Field emission scanning electron microscopy (FESEM) revealed rough surfaces for TPS and TiCuN and a special crystalline surface structure on TiCuN + BONIT^®. TiCuN released high amounts of copper quickly within 24 h. These release dynamics were accompanied by complete growth inhibition of bacteria and after 2 d, no planktonic or adherent S. epidermidis were found on these samples. On the other hand viability of MG-63 cells was impaired during direct cultivation on the samples within 24 h.

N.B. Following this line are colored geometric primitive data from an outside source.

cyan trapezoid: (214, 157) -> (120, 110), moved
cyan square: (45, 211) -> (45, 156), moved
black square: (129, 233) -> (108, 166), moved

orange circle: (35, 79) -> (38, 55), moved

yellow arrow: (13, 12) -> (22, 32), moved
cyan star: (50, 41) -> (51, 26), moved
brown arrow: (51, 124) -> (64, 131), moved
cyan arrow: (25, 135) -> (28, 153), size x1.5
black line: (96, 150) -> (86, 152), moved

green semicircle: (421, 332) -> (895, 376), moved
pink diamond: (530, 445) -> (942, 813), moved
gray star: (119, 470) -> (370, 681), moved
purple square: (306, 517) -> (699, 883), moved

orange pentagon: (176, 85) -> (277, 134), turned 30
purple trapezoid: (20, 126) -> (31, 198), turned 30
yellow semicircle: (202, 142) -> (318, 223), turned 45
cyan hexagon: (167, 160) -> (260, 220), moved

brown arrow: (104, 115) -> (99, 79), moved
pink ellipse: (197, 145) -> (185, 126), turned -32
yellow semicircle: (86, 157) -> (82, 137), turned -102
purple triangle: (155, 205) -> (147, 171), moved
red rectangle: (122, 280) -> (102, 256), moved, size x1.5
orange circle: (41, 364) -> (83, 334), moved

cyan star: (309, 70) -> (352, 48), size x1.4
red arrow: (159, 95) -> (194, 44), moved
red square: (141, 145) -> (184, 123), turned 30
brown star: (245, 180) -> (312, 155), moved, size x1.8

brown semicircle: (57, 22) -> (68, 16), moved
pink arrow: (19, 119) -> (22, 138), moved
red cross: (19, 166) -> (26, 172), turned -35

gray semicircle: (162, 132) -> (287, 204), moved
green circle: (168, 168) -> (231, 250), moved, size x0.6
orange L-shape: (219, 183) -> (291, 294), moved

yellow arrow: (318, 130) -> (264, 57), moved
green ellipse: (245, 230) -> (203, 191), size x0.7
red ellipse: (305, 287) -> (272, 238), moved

However, high cell colonization could be found after a 24 h pre-incubation step in cell culture medium simulating the in vivo dynamics closer. On pre-incubated TiCuN, the osteoblasts span the ridges and demonstrate a flattened, well-spread phenotype. The additional BONIT^®coating reduced the copper release of the TiCuN layer significantly and showed a positive effect on the initial cell adhesion.

CONCLUSION

The TiCuNcoating inhibits the formation of bacterial biofilms on orthopedic implants by influencing the “race for the surface” to the advantage of osteoblasts.

Keywords: Implant-coating; Antimicrobial effect; Titanium plasma spray; Titanium-copper-nitride; BONIT^®; Osteoconductivity

Core tip: Implant-associated infection is the most feared complication after joint replacement. We investigated the osteoconductive and antimicrobial properties of a titanium-copper-nitride (TiCuN) film and an additional BONIT^® coating on titanium. TiCuN released high amounts of copper quickly within 24 h and after 2 d, no planktonic or adherent Staphylococcus epidermidis were found on these samples. A high colonization by osteoblast-like MG-63 cells was found after pre-incubation in medium for 24 h. TiCuN inhibits the formation of bacterial bio-films on orthopedic implants by influencing the “race for the surface” to the advantage of osteoblasts.